### SOURCE PASSAGE
HC Deb 24 October 1985 vol 84 cc411-3
5. Mr. Baker

asked the Secretary of State for the Home Department if he plans to seek additional powers to confiscate assets obtained as a result of drug-related offences.

The Parliamentary Under-Secretary of State for the Home Department (Mr. David Mellor)

Yes, Sir. We intend to introduce legislation very shortly to provide new powers for tracing, freezing and confiscating the proceeds of drug trafficking.

Mr. Baker

I am sure that my hon. Friend's proposals will have widespread support from both sides of the House. Is he aware that the flood of drug addiction, abuse and peddling now affects not only inner-city areas but rural areas, such as Dorset? Will my hon. Friend and his colleagues support the setting up of drug rehabilitation centres in areas such as Dorset?

Mr. Mellor

I know that my hon. Friend will have heard my announcement earlier this month that further funds from the DHSS by way of direct intervention to improve treatment facilities are being provided. I know that my hon. Friend will want to pursue that matter with his district and regional health authorities, most of which are funded for growth and should make a fair proportion of that funding available to improve facilities in this important sector.

Dataset excerpt
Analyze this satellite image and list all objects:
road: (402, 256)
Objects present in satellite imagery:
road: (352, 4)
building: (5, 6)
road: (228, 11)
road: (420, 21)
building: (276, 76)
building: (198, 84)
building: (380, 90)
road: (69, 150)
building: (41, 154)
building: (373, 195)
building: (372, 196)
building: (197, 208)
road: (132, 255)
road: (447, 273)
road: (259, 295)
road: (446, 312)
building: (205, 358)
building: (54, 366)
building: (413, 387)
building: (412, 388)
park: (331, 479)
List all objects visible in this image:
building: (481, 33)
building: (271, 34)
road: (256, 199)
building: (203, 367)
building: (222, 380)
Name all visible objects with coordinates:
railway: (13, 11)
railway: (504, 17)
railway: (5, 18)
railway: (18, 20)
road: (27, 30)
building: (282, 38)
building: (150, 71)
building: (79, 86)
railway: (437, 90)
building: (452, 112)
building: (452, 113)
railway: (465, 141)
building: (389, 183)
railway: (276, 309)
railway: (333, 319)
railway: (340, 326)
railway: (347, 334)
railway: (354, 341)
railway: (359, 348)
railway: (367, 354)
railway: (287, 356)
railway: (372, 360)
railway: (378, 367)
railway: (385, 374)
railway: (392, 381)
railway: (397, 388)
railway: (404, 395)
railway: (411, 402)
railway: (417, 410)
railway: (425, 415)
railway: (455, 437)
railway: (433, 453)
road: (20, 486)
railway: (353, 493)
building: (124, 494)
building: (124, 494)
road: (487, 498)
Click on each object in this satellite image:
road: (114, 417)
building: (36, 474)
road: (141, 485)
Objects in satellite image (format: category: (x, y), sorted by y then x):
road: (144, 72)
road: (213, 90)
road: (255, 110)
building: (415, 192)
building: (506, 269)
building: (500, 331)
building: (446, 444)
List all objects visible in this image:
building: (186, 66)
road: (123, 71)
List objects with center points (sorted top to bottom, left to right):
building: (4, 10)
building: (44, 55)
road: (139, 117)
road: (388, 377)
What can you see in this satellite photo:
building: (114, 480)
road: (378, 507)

### TASK INSTRUCTIONS
[A] Translate this sentence from the Commons exchange on drug-trafficking proceeds into Spanish: "We intend to introduce legislation very shortly to provide new powers for tracing, freezing and confiscating the proceeds of drug trafficking."
[B] Carry on the Commons exchange on drug-trafficking proceeds from the point where it ends.

### REPLIES
[A] Tenemos la intención de presentar muy pronto una ley que otorgue nuevas facultades para rastrear, congelar y decomisar los beneficios del narcotráfico.

[B]
Mr. J Enoch Powell

However strong and justified the public reprobation of drug offences, will the Government hesitate long before reintroducing the long disused penalty of confiscation in circumstances that bear no relationship to the confiscation of gear and other material that has been used in the commission of an offence?

Mr. Mellor

The House will want to consider these matters with care when the Bill is introduced. However, the reality of drug trafficking is that so vast are the profits to be made by the people at the Lop of the trade that merely sending them to prison is not a sufficient deterrent if, as is the position in a number of celebrated cases, they have millions of pounds stashed away in bank accounts around the world on which to live a life of ease and luxury when they are released from prison. None of us wants to reach for draconian measures, but the scale of the international problem posed by major drug traffickers merits this. That is the case that I shall put before the House in due course.

Mr. Sackville

Will not additional powers for confiscation be rendered less effective in the absence of additional powers for tracing, including the requisition of records of financial institutions, domestically and by agreement with other countries?

Mr. Mellor

My hon. Friend, as always on this subject, is absolutely right. New powers will be brought forward in the context of the Bill.

Mr. Corbett

Will the Minister confirm that the main reason for his consideration of these measures is that there is no proper Customs cover at the ports of entry? Is he aware that four newly-appointed Customs officers at Dover, whose duties specifically related to drugs, have been snatched back for static duties, and that a recent review of training in Customs has reported that training is inadequate at all levels?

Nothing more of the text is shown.